I realize it’s probably a conscious choice on the part of the filmmakers, but the fact that there’s no resolution to this family’s problems – even in the heat of the siege on the cabin and in the climax – doesn’t sit well with me. With no redemption or closure on so many open things – it just makes it seem as if the characters are lambs being led to the slaughter. And again – if that’s what was intended, fine. But it did nothing for me and even less when attempting to gain sympathy for the characters.
The visuals of the masked cult members standing outside the cabin, bathed in car headlights from behind – casting murky and creepy shadows – looks fantastic, but it became repetitive. I didn’t want (or expect) introductions to the cult members and some attempt to understand their actions – but a bit more variety as far as they were concerned, would have been a welcome change.
The film owes a great deal to Wes Craven’s seminal classic The Hills Have Eyes.

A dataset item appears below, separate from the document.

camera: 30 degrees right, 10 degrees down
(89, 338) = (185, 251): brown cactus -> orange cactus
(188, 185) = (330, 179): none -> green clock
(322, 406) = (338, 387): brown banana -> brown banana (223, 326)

Two warring “families” – one who is used to being cold, calculated and violent and the other coming from a place of cushions, entitlement and money.

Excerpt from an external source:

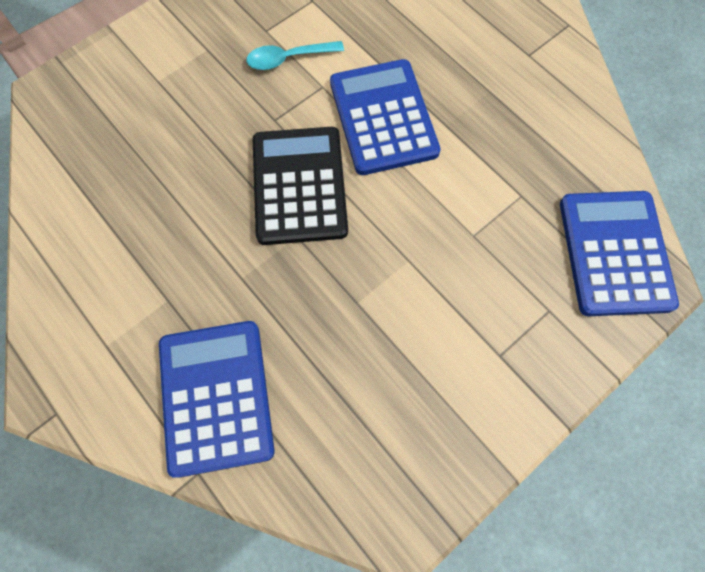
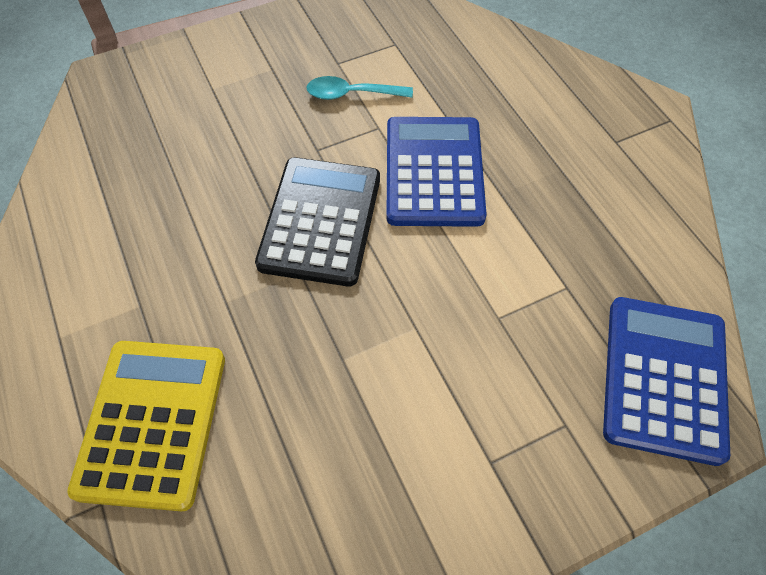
camera: 15 degrees right, 10 degrees down
(216, 396) = (153, 422): blue calculator -> yellow calculator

The problem with Jackals, is that the “rich” family takes too quickly to their “kick-ass” side. It felt too natural a shift – given that the moment things go bad, they don’t just grab random weapons, they begin to construct something with the weapons – making spears. It felt like the “normal” family of The Hills Have Eyes fumbled far more before they found their survival instincts – which is more reasonable. And that is one of the key problems of Jackals. They’re monsters far too quickly. That fumbling time serves to bring up lots of sympathy and fear for the “rich” family. Jackals falls far short in that.
And it felt very reactionary all throughout, whereas Craven’s classic completely turns the tables on the “bad guys” when the “rich” family finds their footing and change from defense to offense. That shift doesn’t completely happen in Jackals.

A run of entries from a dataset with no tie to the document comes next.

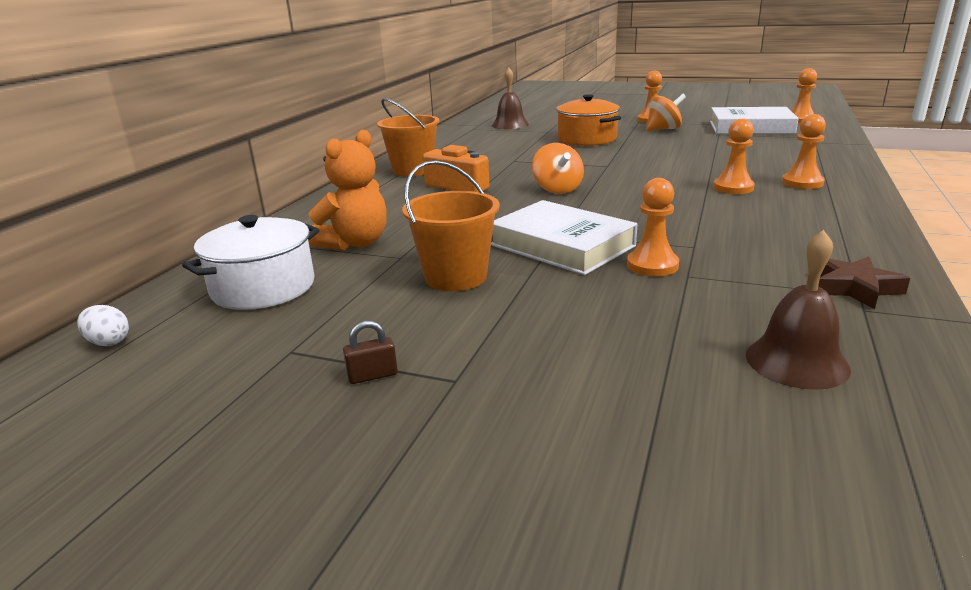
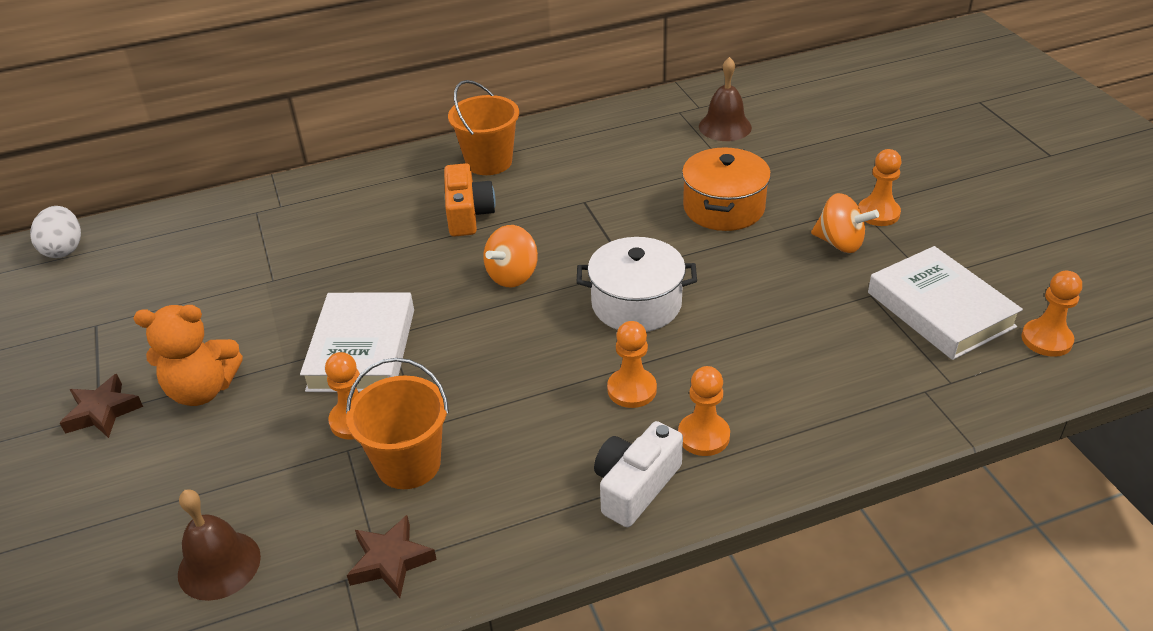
camera: 50 degrees right, 15 degrees up
(108, 342) = (64, 249): white egg -> white egg, size x1.61
(263, 288) = (174, 254): white pot -> white pot (636, 304)
(355, 243) = (282, 242): orange teddy bear -> orange teddy bear (202, 390)
(372, 375) = (84, 377): brown padlock -> none
(456, 277) = (254, 328): orange bucket -> orange bucket (408, 464)
(456, 377) = (102, 412): none -> brown star
(835, 205) = (635, 486): none -> white camera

But in the tethering and burning of one family member, the presence of a crying baby, the threat of rape against the women and again – the two polar opposite families fighting against something they can’t understand – the comparison to Craven’s (far better) film is quite apt.
Had the film kept the water boiling at the same intense level as what we saw with the character’s introductions, I may well have been writing a far more positive review. As is – it sadly doesn’t work.
Good production values, solid acting and an intense opening can’t make up for the unsympathetic drudgery and pacing issues of the rest of the film. At a tepid 3-star rating, I’ll leave it up to my avid readers of 2 to make their own choice as to whether they offer up their time and dime to this one.
Jackals will be released theatrically and on VOD on September 1st, 2017.